Background: Anti-inflammatory medications are the most common treatment for rheumatic disease in Australia. Recent years have seen large increases in the use of selective cyclooxygenase-2 (COX-2) inhibitors. Predictors of use, costs and benefits of the new medications have not been evaluated.
Aims: To determine trends in selective COX-2 inhibitor, non-steroidal anti-inflammatory drug (NSAID) and anti-ulcer medication (AUM) prescription following the introduction of selective COX-2 inhibitors; to determine predictors of selective COX-2 inhibitor, NSAID and AUM prescribing and to perform a limited evaluation of the costs and benefits associated with the introduction of selective COX-2 inhibitors.
Methods: Groups of consecutive patients attending a hospital rheumatology clinic, private rooms of consulting rheumatologists and a dermatology outpatient clinic were surveyed by investigator-administered questionnaire on three separate occasions. Information was sought about AUM, NSAID and selective COX-2 use and about factors likely to influence selective COX-2 prescribing. Sampling was carried out at 3, 10 and 16 months after the release of COX-2 selective inhibitors in Australia. The final survey was 3 months after Pharmaceutical Benefits Scheme (PBS) listing of celecoxib in Australia. Costs of treatment were calculated from survey findings of frequency of drug use as well as published drug prices and hospitalisation costs.
Results: Four-hundred and fifty-eight patients were surveyed.
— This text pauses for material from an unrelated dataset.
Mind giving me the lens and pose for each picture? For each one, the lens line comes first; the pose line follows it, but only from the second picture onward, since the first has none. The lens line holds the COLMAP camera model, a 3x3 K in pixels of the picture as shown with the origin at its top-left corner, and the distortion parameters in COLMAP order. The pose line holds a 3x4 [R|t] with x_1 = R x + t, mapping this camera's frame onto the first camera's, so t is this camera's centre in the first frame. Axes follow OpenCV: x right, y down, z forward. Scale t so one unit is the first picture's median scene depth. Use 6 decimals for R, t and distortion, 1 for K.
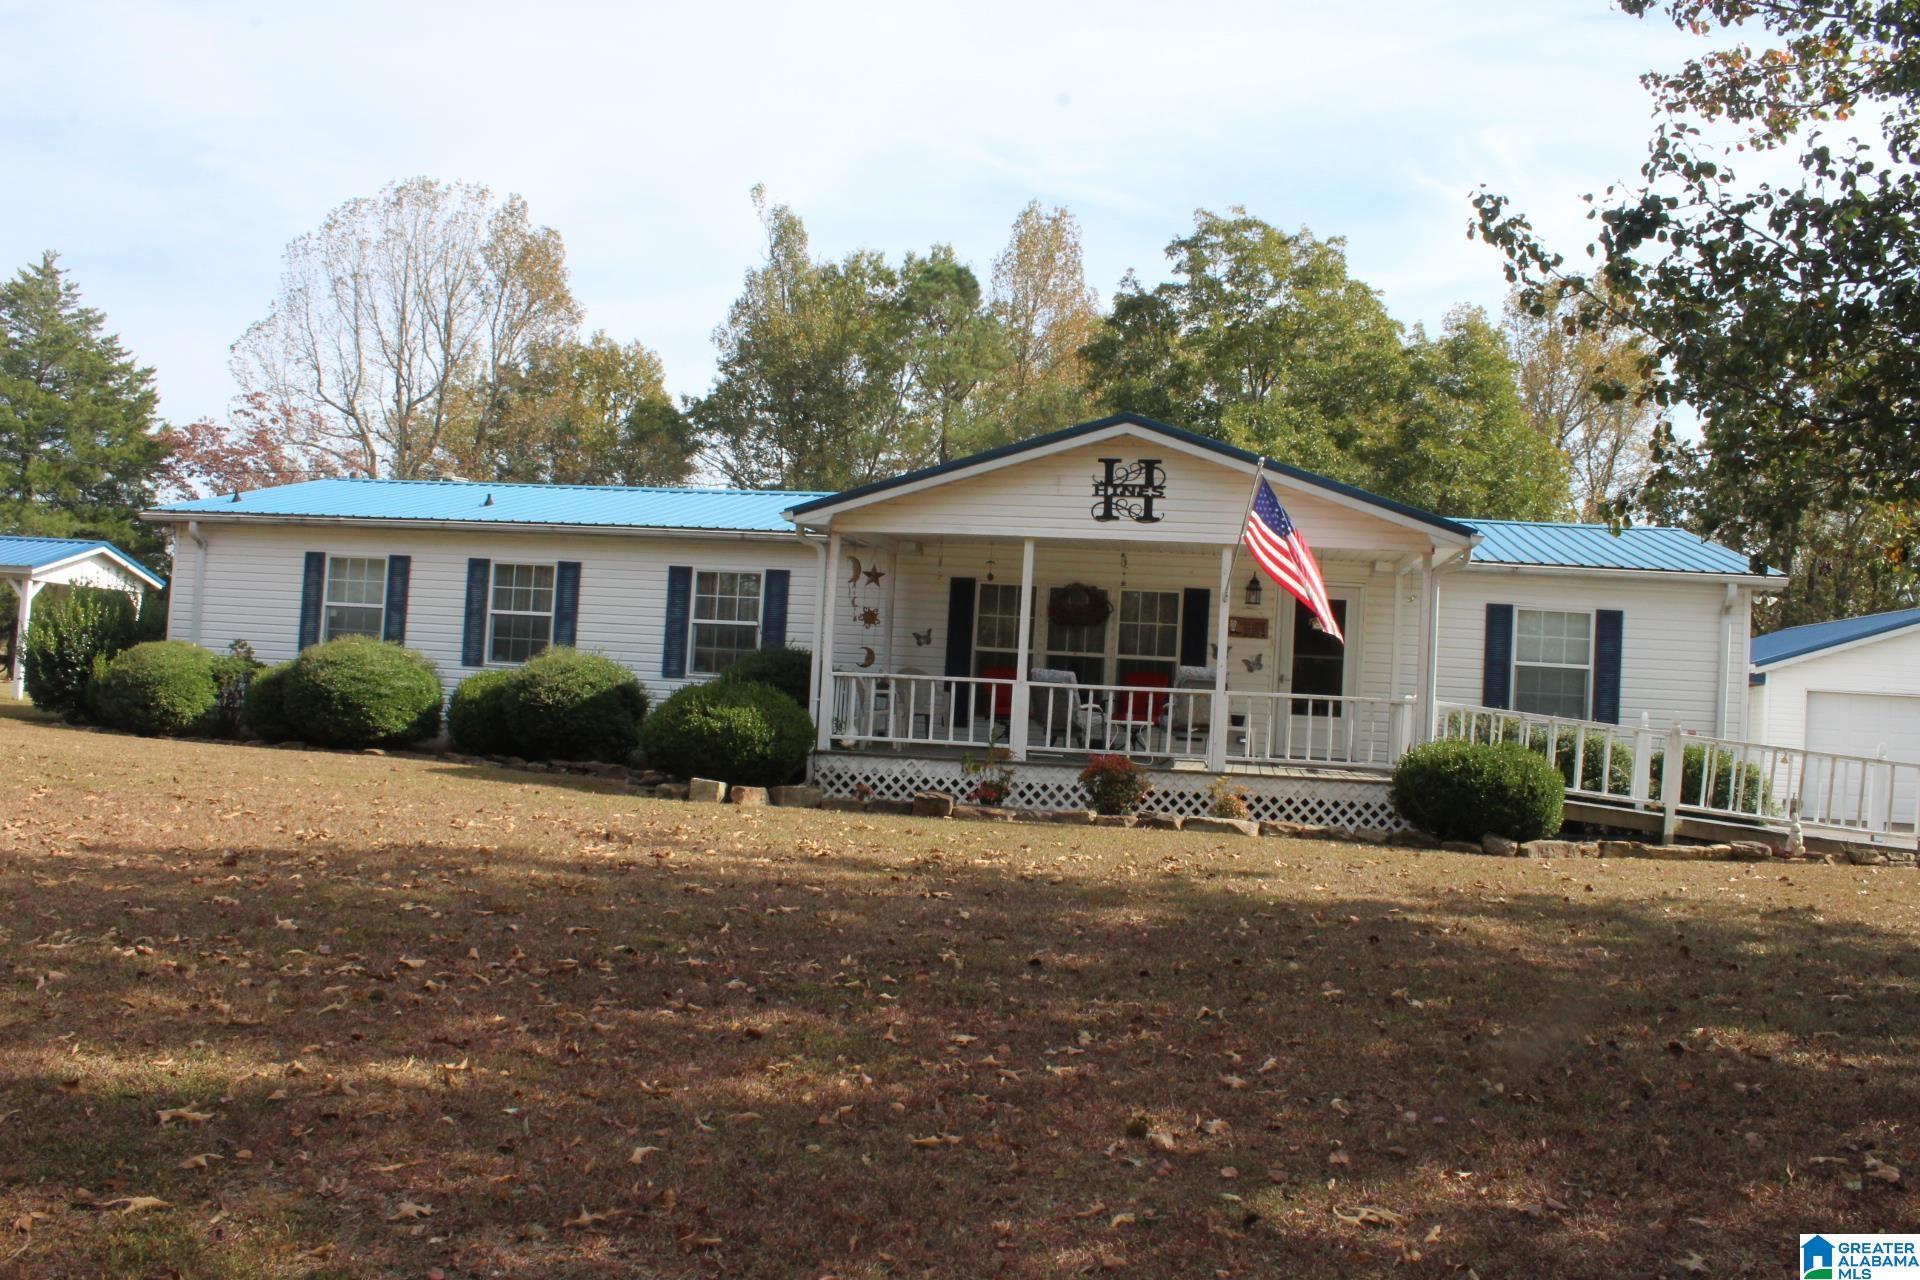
lens RADIAL K [[1583.5, 0, 1062.6], [0, 1583.5, 663.8], [0, 0, 1]] dist [-0.161304, 0.128392]
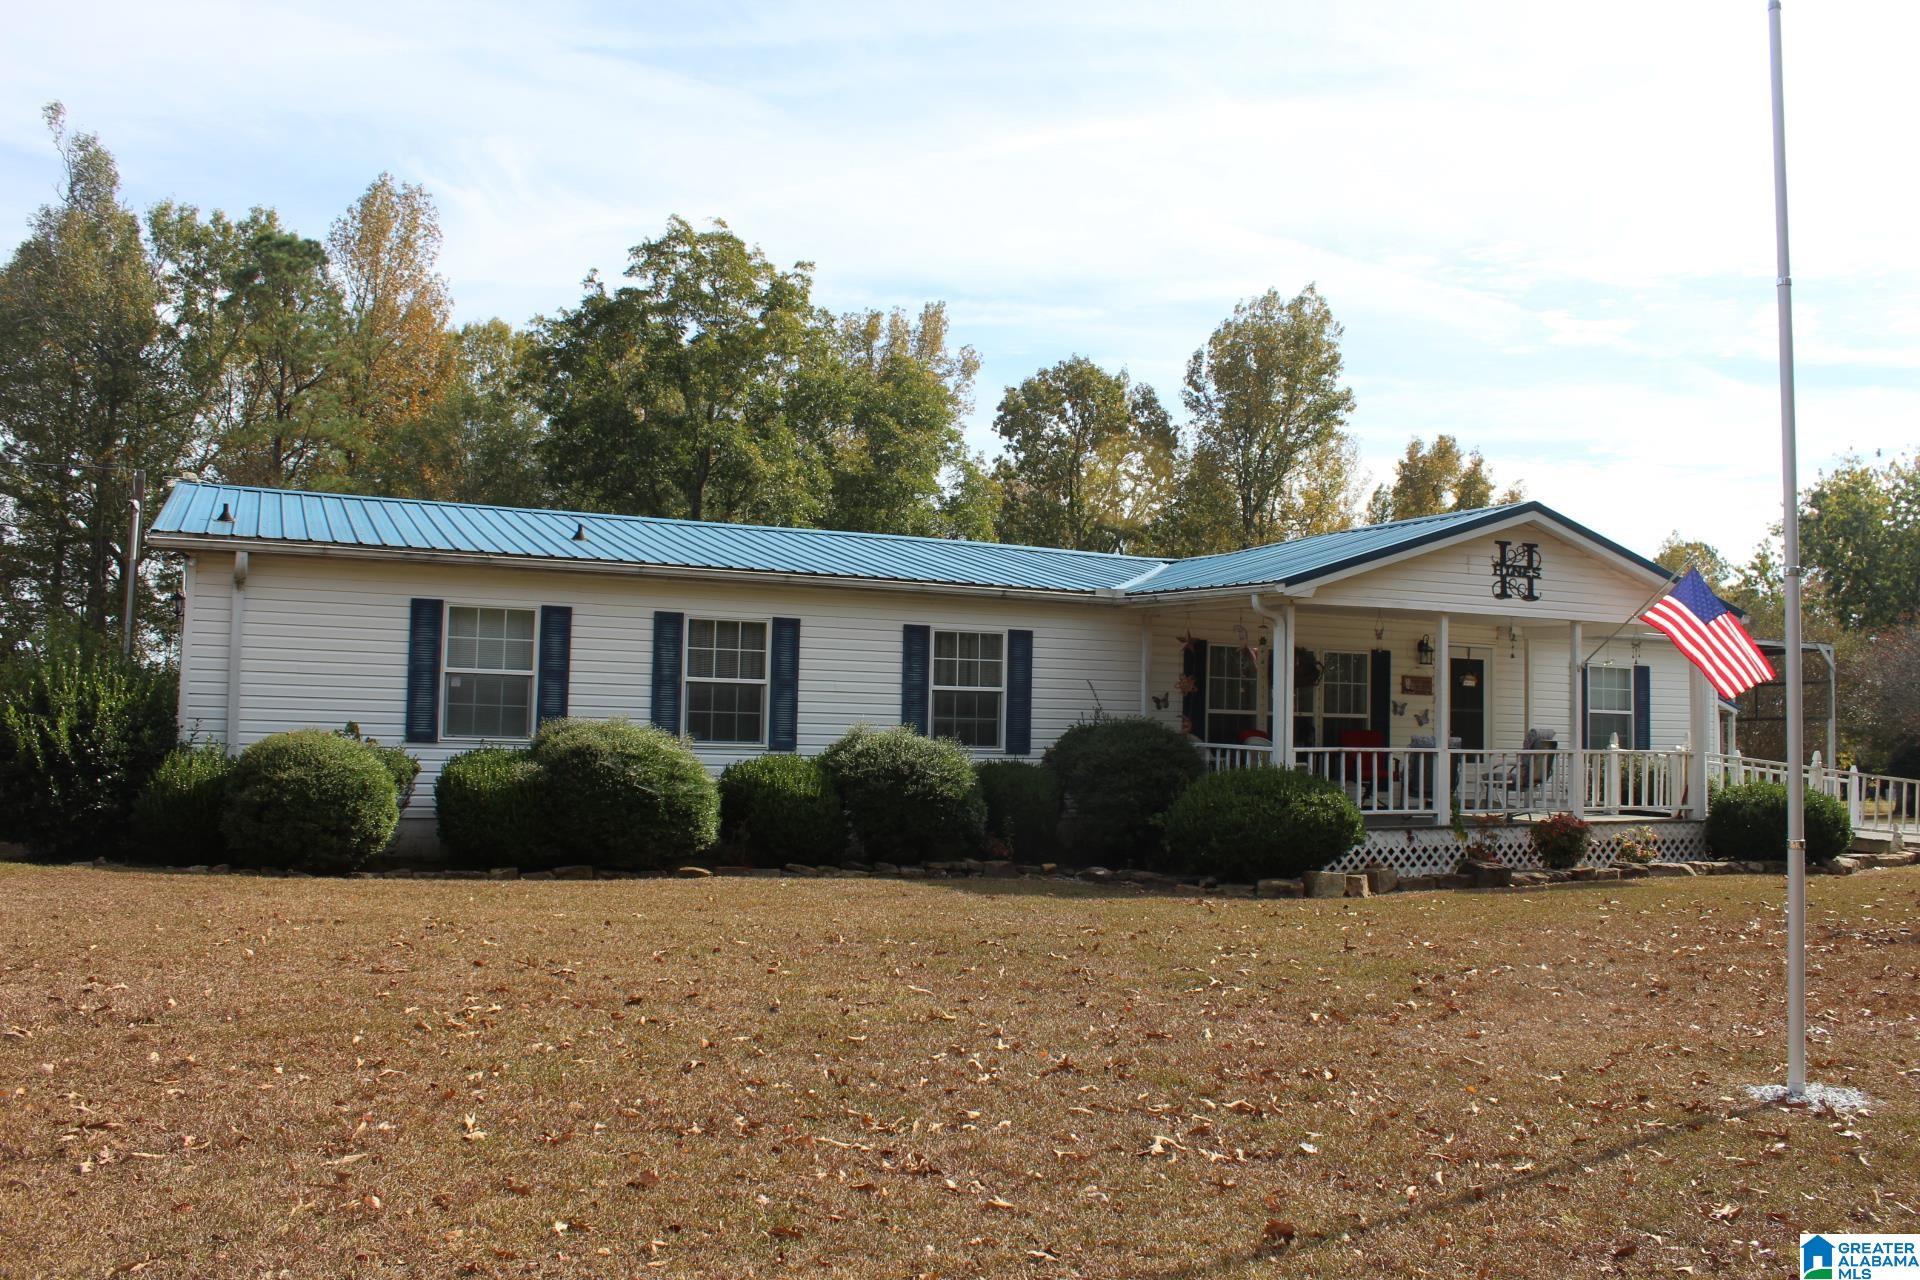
lens RADIAL K [[1583.5, 0, 964.5], [0, 1583.5, 642.6], [0, 0, 1]] dist [-0.161304, 0.128392]
pose [[0.836724, -0.004395, 0.547608, -0.709872], [0.010978, 0.999901, -0.008749, -0.044888], [-0.547515, 0.013332, 0.836689, 0.253072]]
From the 3 months post-release to the 3 months post-PBS listing, a period of 13 months, COX-2 use in rheumatology patients increased from 18 to 57%. De novo prescription of selective COX-2 inhibitors increased from 42 to 61%. During the same period there was a fall in both NSAID (43-20%) and AUM use (41-27%). Neither selective COX-2 inhibitor nor NSAID prescription was related to risk factors for gastro-intestinal (GI) complications, but AUM use was found to correlate strongly to histories of gastroscopy, GI ulceration or GI bleed. The calculated increase in the cost of treatment was $1 033 002/10 000 patients per year. The net cost per serious GI event prevented was $71 736, compared with the normal cost of treatment of $2004.
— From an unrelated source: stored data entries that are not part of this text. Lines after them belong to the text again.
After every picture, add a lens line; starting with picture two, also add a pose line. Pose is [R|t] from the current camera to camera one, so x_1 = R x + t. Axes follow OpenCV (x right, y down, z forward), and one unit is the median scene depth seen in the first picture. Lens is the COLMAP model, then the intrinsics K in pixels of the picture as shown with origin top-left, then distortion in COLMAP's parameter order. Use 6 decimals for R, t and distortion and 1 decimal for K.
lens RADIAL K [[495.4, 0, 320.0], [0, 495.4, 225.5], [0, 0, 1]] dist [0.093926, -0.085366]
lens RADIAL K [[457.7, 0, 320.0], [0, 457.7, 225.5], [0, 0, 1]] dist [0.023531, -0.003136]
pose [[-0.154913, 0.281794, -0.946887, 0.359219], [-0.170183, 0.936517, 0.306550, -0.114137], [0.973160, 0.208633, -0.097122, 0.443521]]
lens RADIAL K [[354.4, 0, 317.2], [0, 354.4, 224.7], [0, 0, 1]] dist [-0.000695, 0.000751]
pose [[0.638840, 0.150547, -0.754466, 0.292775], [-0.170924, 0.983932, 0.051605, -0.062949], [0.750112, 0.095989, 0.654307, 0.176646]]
Conclusions: Among rheumatology patients, selective COX-2 inhibitors have largely replaced NSAIDs and have resulted in a reduction in AUM consumption, but prescribing patterns for selective COX-2 inhibitors have not been related clearly to risk factors for GI complications. The introduction of selective COX-2 inhibitors has been associated with a significant increase in expenditure.